> **What this task involves**
Your answer should be the lines below from the one with "source on Google" to the one with "Leave a comment", both included, given again exactly and with nothing added.

** Records for processing follows **

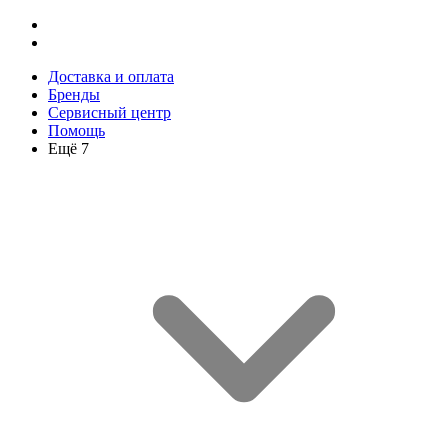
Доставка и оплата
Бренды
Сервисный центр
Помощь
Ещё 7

** End of Records for processing **
** Records for processing follows **

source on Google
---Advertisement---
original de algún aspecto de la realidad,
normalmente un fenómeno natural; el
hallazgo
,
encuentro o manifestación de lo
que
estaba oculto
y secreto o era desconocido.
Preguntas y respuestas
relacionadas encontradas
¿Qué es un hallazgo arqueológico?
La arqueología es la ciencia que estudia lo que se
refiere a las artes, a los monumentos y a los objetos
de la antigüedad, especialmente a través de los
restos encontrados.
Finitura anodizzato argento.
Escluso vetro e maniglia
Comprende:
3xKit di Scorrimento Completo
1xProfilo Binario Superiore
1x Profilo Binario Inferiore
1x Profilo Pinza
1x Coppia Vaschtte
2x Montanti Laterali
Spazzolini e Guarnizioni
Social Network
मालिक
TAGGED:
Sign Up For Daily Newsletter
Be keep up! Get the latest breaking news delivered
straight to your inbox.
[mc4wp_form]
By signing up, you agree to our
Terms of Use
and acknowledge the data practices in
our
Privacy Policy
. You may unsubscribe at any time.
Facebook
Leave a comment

** End of Records for processing **

> **Answer section**
source on Google
---Advertisement---
original de algún aspecto de la realidad,
normalmente un fenómeno natural; el
hallazgo
,
encuentro o manifestación de lo
que
estaba oculto
y secreto o era desconocido.
Preguntas y respuestas
relacionadas encontradas
¿Qué es un hallazgo arqueológico?
La arqueología es la ciencia que estudia lo que se
refiere a las artes, a los monumentos y a los objetos
de la antigüedad, especialmente a través de los
restos encontrados.
Finitura anodizzato argento.
Escluso vetro e maniglia
Comprende:
3xKit di Scorrimento Completo
1xProfilo Binario Superiore
1x Profilo Binario Inferiore
1x Profilo Pinza
1x Coppia Vaschtte
2x Montanti Laterali
Spazzolini e Guarnizioni
Social Network
मालिक
TAGGED:
Sign Up For Daily Newsletter
Be keep up! Get the latest breaking news delivered
straight to your inbox.
[mc4wp_form]
By signing up, you agree to our
Terms of Use
and acknowledge the data practices in
our
Privacy Policy
. You may unsubscribe at any time.
Facebook
Leave a comment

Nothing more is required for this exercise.